YOUR TASK:
Please restate each entry word for word and leave the pictures out.

PROVIDED RECORDS:
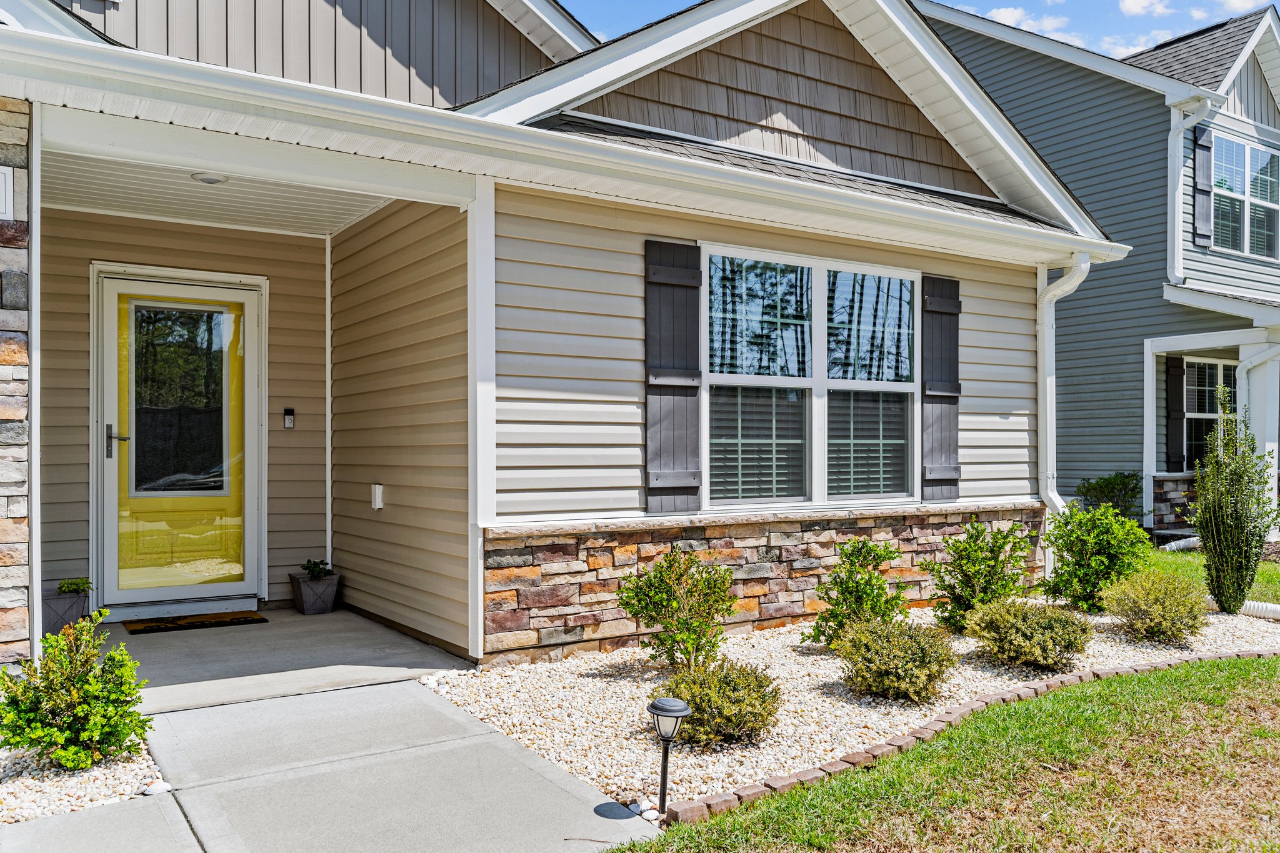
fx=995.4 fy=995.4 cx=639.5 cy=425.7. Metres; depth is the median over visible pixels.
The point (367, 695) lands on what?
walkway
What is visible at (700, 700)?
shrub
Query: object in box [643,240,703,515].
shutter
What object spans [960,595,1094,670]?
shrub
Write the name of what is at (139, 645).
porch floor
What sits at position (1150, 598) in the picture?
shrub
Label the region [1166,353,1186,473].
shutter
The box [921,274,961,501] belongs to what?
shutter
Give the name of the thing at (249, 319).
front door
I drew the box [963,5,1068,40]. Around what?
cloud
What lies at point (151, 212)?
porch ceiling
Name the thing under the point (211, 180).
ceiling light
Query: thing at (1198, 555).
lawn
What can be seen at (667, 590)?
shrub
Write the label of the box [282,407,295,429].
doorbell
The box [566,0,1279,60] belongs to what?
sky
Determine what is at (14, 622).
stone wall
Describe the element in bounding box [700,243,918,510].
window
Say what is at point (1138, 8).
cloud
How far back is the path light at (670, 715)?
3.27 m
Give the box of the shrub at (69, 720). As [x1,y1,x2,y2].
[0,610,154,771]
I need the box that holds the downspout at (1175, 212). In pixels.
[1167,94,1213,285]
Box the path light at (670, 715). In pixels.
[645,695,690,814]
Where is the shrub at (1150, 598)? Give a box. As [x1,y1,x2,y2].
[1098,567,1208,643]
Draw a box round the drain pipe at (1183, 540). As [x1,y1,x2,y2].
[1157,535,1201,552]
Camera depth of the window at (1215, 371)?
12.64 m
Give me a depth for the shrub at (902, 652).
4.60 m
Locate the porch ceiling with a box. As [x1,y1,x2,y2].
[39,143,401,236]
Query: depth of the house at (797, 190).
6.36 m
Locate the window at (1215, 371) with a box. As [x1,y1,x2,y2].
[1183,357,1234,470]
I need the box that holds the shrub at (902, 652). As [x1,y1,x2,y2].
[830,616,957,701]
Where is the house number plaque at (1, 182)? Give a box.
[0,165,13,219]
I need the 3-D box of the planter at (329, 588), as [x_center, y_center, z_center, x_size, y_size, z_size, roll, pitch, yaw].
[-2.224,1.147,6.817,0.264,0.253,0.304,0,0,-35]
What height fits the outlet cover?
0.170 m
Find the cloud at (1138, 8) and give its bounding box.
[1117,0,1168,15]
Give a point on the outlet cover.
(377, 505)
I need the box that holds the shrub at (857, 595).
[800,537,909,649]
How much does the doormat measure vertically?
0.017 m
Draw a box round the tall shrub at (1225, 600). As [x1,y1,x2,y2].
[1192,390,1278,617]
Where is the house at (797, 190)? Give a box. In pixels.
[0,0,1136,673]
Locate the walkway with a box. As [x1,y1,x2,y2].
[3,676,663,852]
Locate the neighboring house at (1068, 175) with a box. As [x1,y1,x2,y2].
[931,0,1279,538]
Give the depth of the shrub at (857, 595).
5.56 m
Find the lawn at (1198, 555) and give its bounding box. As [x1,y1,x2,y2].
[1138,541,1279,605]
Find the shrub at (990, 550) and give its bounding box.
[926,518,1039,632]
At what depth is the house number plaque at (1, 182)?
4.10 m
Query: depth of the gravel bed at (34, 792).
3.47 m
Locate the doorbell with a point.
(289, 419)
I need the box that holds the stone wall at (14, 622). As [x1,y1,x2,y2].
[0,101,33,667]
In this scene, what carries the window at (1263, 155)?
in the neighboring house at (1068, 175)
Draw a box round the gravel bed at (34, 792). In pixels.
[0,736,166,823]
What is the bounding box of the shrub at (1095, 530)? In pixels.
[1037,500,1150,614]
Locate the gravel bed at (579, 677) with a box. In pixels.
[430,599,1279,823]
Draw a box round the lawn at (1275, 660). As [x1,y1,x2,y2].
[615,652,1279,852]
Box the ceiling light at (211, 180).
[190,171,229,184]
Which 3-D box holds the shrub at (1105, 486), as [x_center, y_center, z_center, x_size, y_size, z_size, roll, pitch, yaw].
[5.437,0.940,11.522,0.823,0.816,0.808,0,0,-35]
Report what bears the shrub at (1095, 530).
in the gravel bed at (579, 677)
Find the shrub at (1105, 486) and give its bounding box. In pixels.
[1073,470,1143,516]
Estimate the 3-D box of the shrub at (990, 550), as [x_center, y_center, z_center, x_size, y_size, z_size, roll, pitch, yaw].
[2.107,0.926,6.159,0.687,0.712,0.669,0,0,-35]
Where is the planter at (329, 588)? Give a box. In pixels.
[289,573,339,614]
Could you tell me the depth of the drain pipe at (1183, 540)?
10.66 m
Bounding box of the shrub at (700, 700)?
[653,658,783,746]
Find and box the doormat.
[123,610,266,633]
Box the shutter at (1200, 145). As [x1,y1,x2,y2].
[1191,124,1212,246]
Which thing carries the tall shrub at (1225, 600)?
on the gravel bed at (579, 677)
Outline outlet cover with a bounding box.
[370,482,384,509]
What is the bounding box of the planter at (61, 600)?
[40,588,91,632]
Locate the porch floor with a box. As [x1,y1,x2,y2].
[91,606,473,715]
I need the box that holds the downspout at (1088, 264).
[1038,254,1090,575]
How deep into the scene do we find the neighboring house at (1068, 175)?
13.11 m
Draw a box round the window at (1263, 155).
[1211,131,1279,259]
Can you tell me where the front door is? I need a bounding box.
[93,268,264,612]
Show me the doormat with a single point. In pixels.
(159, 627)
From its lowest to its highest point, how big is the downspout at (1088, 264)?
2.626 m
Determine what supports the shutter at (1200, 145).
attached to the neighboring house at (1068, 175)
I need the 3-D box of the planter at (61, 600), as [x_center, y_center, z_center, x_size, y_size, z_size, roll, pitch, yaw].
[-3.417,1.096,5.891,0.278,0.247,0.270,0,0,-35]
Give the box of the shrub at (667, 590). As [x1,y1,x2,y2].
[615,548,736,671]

ANSWER BOX:
fx=995.4 fy=995.4 cx=639.5 cy=425.7. Metres; depth is the median over visible pixels.
The point (367, 695) lands on what?
walkway
What is visible at (700, 700)?
shrub
Query: object in box [643,240,703,515].
shutter
What object spans [960,595,1094,670]?
shrub
Write the name of what is at (139, 645).
porch floor
What sits at position (1150, 598) in the picture?
shrub
Label the region [1166,353,1186,473].
shutter
The box [921,274,961,501] belongs to what?
shutter
Give the name of the thing at (249, 319).
front door
I drew the box [963,5,1068,40]. Around what?
cloud
What lies at point (151, 212)?
porch ceiling
Name the thing under the point (211, 180).
ceiling light
Query: thing at (1198, 555).
lawn
What can be seen at (667, 590)?
shrub
Write the label of the box [282,407,295,429].
doorbell
The box [566,0,1279,60] belongs to what?
sky
Determine what is at (14, 622).
stone wall
Describe the element in bounding box [700,243,918,510].
window
Say what is at point (1138, 8).
cloud
How far back is the path light at (670, 715)?
3.27 m
Give the box of the shrub at (69, 720). As [x1,y1,x2,y2].
[0,610,154,771]
I need the box that holds the downspout at (1175, 212). In pixels.
[1167,94,1213,285]
Box the path light at (670, 715). In pixels.
[645,695,690,814]
Where is the shrub at (1150, 598)? Give a box. As [x1,y1,x2,y2].
[1098,567,1208,643]
Draw a box round the drain pipe at (1183, 540). As [x1,y1,x2,y2].
[1157,535,1201,552]
Camera depth of the window at (1215, 371)?
12.64 m
Give me a depth for the shrub at (902, 652).
4.60 m
Locate the porch ceiling with a box. As [x1,y1,x2,y2].
[39,143,401,236]
Query: depth of the house at (797, 190).
6.36 m
Locate the window at (1215, 371) with a box. As [x1,y1,x2,y2].
[1183,357,1234,470]
I need the box that holds the shrub at (902, 652). As [x1,y1,x2,y2].
[830,616,957,701]
Where is the house number plaque at (1, 182)? Give a box.
[0,165,13,219]
I need the 3-D box of the planter at (329, 588), as [x_center, y_center, z_center, x_size, y_size, z_size, roll, pitch, yaw].
[-2.224,1.147,6.817,0.264,0.253,0.304,0,0,-35]
What height fits the outlet cover?
0.170 m
Find the cloud at (1138, 8) and give its bounding box.
[1117,0,1168,15]
Give a point on the outlet cover.
(377, 505)
I need the box that holds the shrub at (857, 595).
[800,537,909,649]
How much does the doormat measure vertically?
0.017 m
Draw a box round the tall shrub at (1225, 600). As [x1,y1,x2,y2].
[1192,390,1278,617]
Where is the house at (797, 190)? Give a box. In pixels.
[0,0,1136,673]
Locate the walkway with a box. As [x1,y1,x2,y2].
[3,676,663,852]
Locate the neighboring house at (1068, 175) with a box. As [x1,y1,x2,y2].
[931,0,1279,538]
Give the depth of the shrub at (857, 595).
5.56 m
Find the lawn at (1198, 555) and give its bounding box. As [x1,y1,x2,y2].
[1138,541,1279,605]
Find the shrub at (990, 550) and give its bounding box.
[926,518,1039,632]
At what depth is the house number plaque at (1, 182)?
4.10 m
Query: depth of the gravel bed at (34, 792).
3.47 m
Locate the doorbell with a point.
(289, 419)
I need the box that holds the stone wall at (14, 622). As [x1,y1,x2,y2].
[0,101,33,667]
In this scene, what carries the window at (1263, 155)?
in the neighboring house at (1068, 175)
Draw a box round the gravel bed at (34, 792). In pixels.
[0,736,166,823]
What is the bounding box of the shrub at (1095, 530)? In pixels.
[1037,500,1150,614]
Locate the gravel bed at (579, 677) with a box. In pixels.
[430,599,1279,823]
Draw a box round the lawn at (1275, 660). As [x1,y1,x2,y2].
[615,652,1279,852]
Box the ceiling light at (211, 180).
[190,171,229,184]
Which 3-D box holds the shrub at (1105, 486), as [x_center, y_center, z_center, x_size, y_size, z_size, roll, pitch, yaw].
[5.437,0.940,11.522,0.823,0.816,0.808,0,0,-35]
Report what bears the shrub at (1095, 530).
in the gravel bed at (579, 677)
Find the shrub at (1105, 486) and give its bounding box. In pixels.
[1073,470,1143,516]
Estimate the 3-D box of the shrub at (990, 550), as [x_center, y_center, z_center, x_size, y_size, z_size, roll, pitch, yaw].
[2.107,0.926,6.159,0.687,0.712,0.669,0,0,-35]
Where is the planter at (329, 588)? Give a box. In pixels.
[289,573,339,614]
Could you tell me the depth of the drain pipe at (1183, 540)?
10.66 m
Bounding box of the shrub at (700, 700)?
[653,658,783,746]
Find and box the doormat.
[123,610,266,633]
Box the shutter at (1200, 145). As [x1,y1,x2,y2].
[1191,124,1212,246]
Which thing carries the tall shrub at (1225, 600)?
on the gravel bed at (579, 677)
Outline outlet cover with a bounding box.
[370,482,384,509]
What is the bounding box of the planter at (61, 600)?
[40,588,91,632]
Locate the porch floor with a box. As [x1,y1,x2,y2].
[91,606,473,715]
I need the box that holds the downspout at (1088, 264).
[1038,254,1090,575]
How deep into the scene do we find the neighboring house at (1068, 175)?
13.11 m
Draw a box round the window at (1263, 155).
[1211,131,1279,259]
Can you tell me where the front door is? I need a bounding box.
[93,268,264,612]
Show me the doormat with a single point. In pixels.
(159, 627)
From its lowest to its highest point, how big is the downspout at (1088, 264)?
2.626 m
Determine what supports the shutter at (1200, 145).
attached to the neighboring house at (1068, 175)
I need the 3-D box of the planter at (61, 600), as [x_center, y_center, z_center, x_size, y_size, z_size, roll, pitch, yaw].
[-3.417,1.096,5.891,0.278,0.247,0.270,0,0,-35]
Give the box of the shrub at (667, 590). As [x1,y1,x2,y2].
[615,548,736,671]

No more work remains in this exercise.